No campo da digitalização, a Zurich reporta que 40% dos sinistros são regulados através de modelos de vistoria remota, gerando economia significativa de emissões de carbono ao eliminar deslocamentos.

Evolução da consciência ESG

O comprometimento do setor com questões ambientais, sociais e de governança (ESG) registrou crescimento expressivo. Segundo o Relatório de Sustentabilidade da CNseg, o número de seguradoras que declaram considerar critérios ESG no desenvolvimento de produtos e serviços saltou de 43% em 2016 para 73,7% em 2021.

Contudo, avaliações independentes mostram que ainda há um longo caminho a percorrer. No Ranking da Atuação Socioambiental de Instituições Financeiras (RASA) de 2025, a seguradora com melhor desempenho, a Mapfre, alcançou apenas 12,80 pontos em uma escala de zero a cem. “Ainda estamos em um estágio inicial de maturidade”, reconhece Luciane Moessa, diretora Executiva e Técnica da SIS.

Produtos inovadores e investimentos verdes

O mercado tem desenvolvido produtos específicos para atender às demandas de sustentabilidade. A Zurich oferece seguros customizados para veículos elétricos, incluindo cobertura para cabos de carregamento e assistência 24h diferenciada. A empresa também fornece coberturas para riscos relacionados à instalação e operação de painéis solares.

No segmento de investimentos, as seguradoras brasileiras enfrentam uma nova obrigatoriedade: a Lei 15.042/2024 determina que 0,5% das provisões técnicas sejam destinadas a créditos de carbono ou fundos que invistam nesse ativo, representando entre R$ 7 bilhões e R$ 9 bilhões anuais.

Roadmap de sustentabilidade e estratégia setorial

CNseg desenvolveu um Roadmap de Sustentabilidade para orientar as ações do setor, estruturado em três eixos principais: promoção de uma transição justa para economia sustentável e de baixo carbono; estímulo à resiliência da sociedade frente às mudanças climáticas; e promoção da inclusão e combate à desigualdade.

Entre as iniciativas propostas estão o desenvolvimento de seguros para crédito de carbono, mecanismos de seguro para infraestruturas urbanas, criação de um hub de dados climáticos e programas de inclusão social como o Seguro Social Catástrofe.
= = =
= Ações necessárias =
a. Reproduza a parte do texto sobre sustentabilidade no setor de seguros que começa em "No segmento de" e segue até "combate à desigualdade.".
b. De acordo com o texto sobre sustentabilidade no setor de seguros, quantos pontos a Mapfre obteve no RASA de 2025?
c. Prolongue o texto sobre sustentabilidade no setor de seguros a partir do ponto em que ele termina.

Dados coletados
= = =
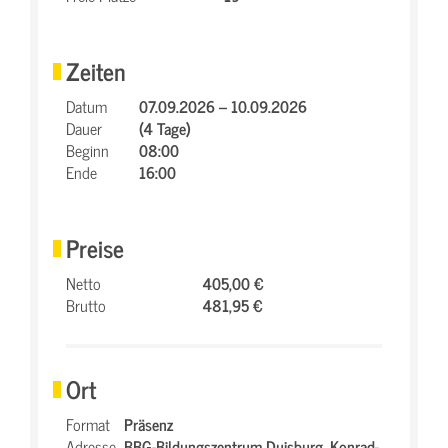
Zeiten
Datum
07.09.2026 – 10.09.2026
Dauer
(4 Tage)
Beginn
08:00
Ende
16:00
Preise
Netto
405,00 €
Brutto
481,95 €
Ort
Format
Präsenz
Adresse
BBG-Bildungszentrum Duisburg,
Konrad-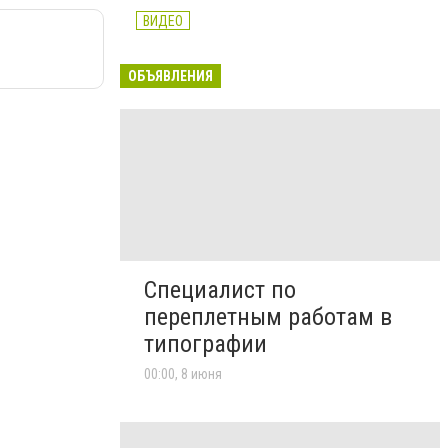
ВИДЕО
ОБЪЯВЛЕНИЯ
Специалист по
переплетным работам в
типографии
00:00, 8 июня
= = =
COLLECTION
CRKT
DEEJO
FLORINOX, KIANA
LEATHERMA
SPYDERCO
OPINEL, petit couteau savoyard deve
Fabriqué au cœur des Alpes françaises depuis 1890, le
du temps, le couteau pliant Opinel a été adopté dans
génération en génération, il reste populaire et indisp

= = =
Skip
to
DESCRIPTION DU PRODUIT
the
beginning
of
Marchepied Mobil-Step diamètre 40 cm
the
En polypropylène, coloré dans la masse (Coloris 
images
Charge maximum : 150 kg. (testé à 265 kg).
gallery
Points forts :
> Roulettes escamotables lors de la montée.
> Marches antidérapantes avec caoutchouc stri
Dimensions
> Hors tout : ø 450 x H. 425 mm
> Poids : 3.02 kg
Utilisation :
= = =
= Resultados do exercício =
a.
No segmento de investimentos, as seguradoras brasileiras enfrentam uma nova obrigatoriedade: a Lei 15.042/2024 determina que 0,5% das provisões técnicas sejam destinadas a créditos de carbono ou fundos que invistam nesse ativo, representando entre R$ 7 bilhões e R$ 9 bilhões anuais.

Roadmap de sustentabilidade e estratégia setorial

CNseg desenvolveu um Roadmap de Sustentabilidade para orientar as ações do setor, estruturado em três eixos principais: promoção de uma transição justa para economia sustentável e de baixo carbono; estímulo à resiliência da sociedade frente às mudanças climáticas; e promoção da inclusão e combate à desigualdade.

b. A Mapfre obteve 12,80 pontos, em uma escala de zero a cem.

c.
Preparação para a COP30

O Brasil se prepara para sediar a COP30 em novembro de 2025, em Belém, e o setor de seguros terá protagonismo inédito nessa agenda. A CNseg criou a “Casa do Seguro“, um espaço de 1.600m² que funcionará como embaixada oficial do setor durante a conferência.

O espaço contará com plenária para 100 pessoas, seis salas de reunião, business lounges, estúdio para podcasts e sala de imprensa, apoiado por grandes seguradoras como Allianz, AXA, Mapfre, Porto, Prudential e Tokio Marine.

Desafios e oportunidades

Apesar dos avanços, o setor enfrenta desafios significativos. A baixa penetração de seguros no Brasil – especialmente seguros ambientais, com apenas 12% das empresas do índice de sustentabilidade da B3 tendo cobertura contra riscos ambientais – indica um vasto potencial de crescimento.

As seguradoras que integram critérios ESG em suas operações são vistas como tendo melhor gestão de riscos e oportunidades socioambientais. A Circular Susep nº 666/2022 criou o marco regulatório de sustentabilidade, gerando expectativa de adesão absoluta pelas seguradoras na inclusão do tema ESG em suas estratégias de negócios.

O futuro da sustentabilidade em seguros

O setor de seguros brasileiro está em uma encruzilhada histórica. Com participação de aproximadamente 6% no PIB nacional e recursos sob gestão equivalentes a 25% da dívida pública brasileira, as seguradoras têm tanto os recursos quanto a responsabilidade de liderar a transição para uma economia mais sustentável.

A expertise na subscrição e gestão de riscos torna as seguradoras players estratégicos para a agenda de sustentabilidade. Como um dos maiores investidores institucionais do país, o setor tem recursos e interesse em investir em ativos reconhecidamente “verdes” ou “de impacto”, posicionando-se como protagonista na construção de um futuro mais resiliente e sustentável para o Brasil.

Com a COP30 no horizonte e novas regulamentações em vigor, o setor de seguros brasileiro tem a oportunidade de demonstrar ao mundo que é possível aliar crescimento econômico, proteção social e responsabilidade ambiental, estabelecendo um novo paradigma para a indústria global de seguros.